==== TEXTO PROPORCIONADO
En Costa Rica más de medio millón lo padecen
Con el fin de poder brindar una mejor atención a los pacientes con diabetes 5 sociedades médicas costarricenses se unieron para poder desarrollar un consenso de cómo se debe tratar esta enfermedad.
La diabetes mellitus (DM) es una enfermedad que en Costa Rica, según la última Encuesta de Factores de Riesgo Cardiovascular de la Caja Costarricense del Seguro Social (CCSS), padecen al menos 517 mil personas mayores de 19 años.
A nivel mundial afecta a más de 537 millones de adulto, y se prevé que esta cifra aumente un 51% para el 2045, llegando a 783 millones, por lo que la preocupación por dar mejores tratamientos es más que válida.
Más específicamente se trata de una patología que aparece cuando el páncreas no produce suficiente insulina o cuando el organismo no la utiliza adecuadamente, provocando con el tiempo, que este nivel alto y constante de glucosa desarrolle enfermedades graves en los pacientes.
Por ejemplo, estos pacientes son tres veces más propensos a padecer enfermedades cardiovasculares y de falla renal, por lo tanto, los pacientes necesitan un control regular para evitar complicaciones adicionales que incluyen fallas en varios órganos y tejidos.
========
# OBJETIVO DEL EJERCICIO
Indique si cada afirmación concuerda con el texto sobre la diabetes en Costa Rica; responda sí o no y cite las palabras exactas del texto que lo deciden. 1. Cinco sociedades médicas costarricenses se unieron para desarrollar un consenso sobre el tratamiento de la enfermedad. 2. Se prevé que en 2045 la cifra mundial de adultos con diabetes llegue a 537 millones. 3. Los pacientes con diabetes son dos veces más propensos a padecer enfermedades cardiovasculares. Use solamente la información del texto.
==== REGISTROS EXTRAÍDOS
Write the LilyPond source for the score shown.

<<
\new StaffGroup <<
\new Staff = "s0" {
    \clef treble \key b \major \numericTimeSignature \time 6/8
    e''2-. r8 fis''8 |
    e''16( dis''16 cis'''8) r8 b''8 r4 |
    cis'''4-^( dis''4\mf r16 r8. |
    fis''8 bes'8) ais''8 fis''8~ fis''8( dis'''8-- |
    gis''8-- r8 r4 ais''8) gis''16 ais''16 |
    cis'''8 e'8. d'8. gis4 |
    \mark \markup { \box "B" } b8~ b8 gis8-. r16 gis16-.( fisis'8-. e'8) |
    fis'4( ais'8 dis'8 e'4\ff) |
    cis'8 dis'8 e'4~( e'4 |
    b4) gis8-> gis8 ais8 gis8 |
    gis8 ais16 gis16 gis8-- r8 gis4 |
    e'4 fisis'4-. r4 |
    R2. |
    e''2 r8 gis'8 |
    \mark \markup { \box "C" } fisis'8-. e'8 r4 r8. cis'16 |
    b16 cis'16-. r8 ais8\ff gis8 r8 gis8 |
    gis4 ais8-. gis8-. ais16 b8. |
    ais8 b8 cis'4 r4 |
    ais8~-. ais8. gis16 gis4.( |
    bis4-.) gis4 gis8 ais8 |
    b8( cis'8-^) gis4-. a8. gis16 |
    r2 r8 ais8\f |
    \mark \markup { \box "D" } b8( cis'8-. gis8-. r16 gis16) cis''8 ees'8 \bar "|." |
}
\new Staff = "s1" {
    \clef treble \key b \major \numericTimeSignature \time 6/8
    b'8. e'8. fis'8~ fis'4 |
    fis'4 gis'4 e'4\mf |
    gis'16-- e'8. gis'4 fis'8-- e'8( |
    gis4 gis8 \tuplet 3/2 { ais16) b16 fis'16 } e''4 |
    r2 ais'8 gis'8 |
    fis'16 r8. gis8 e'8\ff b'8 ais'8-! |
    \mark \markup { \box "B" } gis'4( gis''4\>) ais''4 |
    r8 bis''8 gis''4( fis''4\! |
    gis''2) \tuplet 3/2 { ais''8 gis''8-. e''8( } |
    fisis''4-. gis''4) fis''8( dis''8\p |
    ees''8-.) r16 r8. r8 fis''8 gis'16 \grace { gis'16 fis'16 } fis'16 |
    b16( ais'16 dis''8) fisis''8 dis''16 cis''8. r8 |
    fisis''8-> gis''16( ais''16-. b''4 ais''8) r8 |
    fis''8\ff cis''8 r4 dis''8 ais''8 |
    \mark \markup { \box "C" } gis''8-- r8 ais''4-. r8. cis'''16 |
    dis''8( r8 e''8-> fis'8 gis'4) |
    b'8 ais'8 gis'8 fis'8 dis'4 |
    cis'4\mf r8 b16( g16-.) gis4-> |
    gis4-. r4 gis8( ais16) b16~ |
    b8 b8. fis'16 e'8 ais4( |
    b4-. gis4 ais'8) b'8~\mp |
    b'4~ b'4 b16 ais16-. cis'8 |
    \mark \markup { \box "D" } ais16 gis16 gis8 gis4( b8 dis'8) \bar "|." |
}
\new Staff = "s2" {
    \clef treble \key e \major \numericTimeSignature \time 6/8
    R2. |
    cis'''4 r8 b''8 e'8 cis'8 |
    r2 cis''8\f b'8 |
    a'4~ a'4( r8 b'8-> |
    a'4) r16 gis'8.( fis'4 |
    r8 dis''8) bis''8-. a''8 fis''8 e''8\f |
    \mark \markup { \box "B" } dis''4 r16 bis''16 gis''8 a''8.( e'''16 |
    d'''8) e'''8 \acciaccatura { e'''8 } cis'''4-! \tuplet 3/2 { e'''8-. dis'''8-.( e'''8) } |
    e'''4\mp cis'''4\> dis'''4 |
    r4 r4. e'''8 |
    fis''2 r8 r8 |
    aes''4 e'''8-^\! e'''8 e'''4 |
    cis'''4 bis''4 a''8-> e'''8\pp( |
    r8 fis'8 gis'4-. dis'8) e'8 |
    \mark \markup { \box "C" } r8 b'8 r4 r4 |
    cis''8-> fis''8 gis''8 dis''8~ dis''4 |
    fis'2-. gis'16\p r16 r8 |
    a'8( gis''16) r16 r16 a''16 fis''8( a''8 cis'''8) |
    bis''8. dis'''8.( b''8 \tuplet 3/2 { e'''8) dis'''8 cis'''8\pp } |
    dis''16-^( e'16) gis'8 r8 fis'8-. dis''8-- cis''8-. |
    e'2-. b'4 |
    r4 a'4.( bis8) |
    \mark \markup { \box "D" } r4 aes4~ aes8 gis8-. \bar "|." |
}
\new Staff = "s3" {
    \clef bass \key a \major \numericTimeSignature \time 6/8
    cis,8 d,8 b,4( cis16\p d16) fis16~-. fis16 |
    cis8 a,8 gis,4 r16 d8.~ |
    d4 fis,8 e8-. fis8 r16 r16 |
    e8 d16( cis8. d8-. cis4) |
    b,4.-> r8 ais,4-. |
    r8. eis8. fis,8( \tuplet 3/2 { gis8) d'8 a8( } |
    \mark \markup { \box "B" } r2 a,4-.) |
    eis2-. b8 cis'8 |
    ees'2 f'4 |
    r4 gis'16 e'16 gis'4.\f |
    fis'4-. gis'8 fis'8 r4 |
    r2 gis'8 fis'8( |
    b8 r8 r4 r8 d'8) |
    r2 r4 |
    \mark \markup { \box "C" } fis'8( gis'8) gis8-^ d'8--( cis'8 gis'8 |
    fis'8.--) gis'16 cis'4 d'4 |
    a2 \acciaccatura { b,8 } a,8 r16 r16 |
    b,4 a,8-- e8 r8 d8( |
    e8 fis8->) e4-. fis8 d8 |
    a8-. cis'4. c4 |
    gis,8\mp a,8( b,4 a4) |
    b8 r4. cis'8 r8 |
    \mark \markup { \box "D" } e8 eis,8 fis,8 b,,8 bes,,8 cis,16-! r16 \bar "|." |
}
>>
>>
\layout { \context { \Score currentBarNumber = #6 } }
========
# RESULTADO
1. Sí: "5 sociedades médicas costarricenses se unieron para poder desarrollar un consenso de cómo se debe tratar esta enfermedad"
2. No: "se prevé que esta cifra aumente un 51% para el 2045, llegando a 783 millones"
3. No: "estos pacientes son tres veces más propensos a padecer enfermedades cardiovasculares y de falla renal"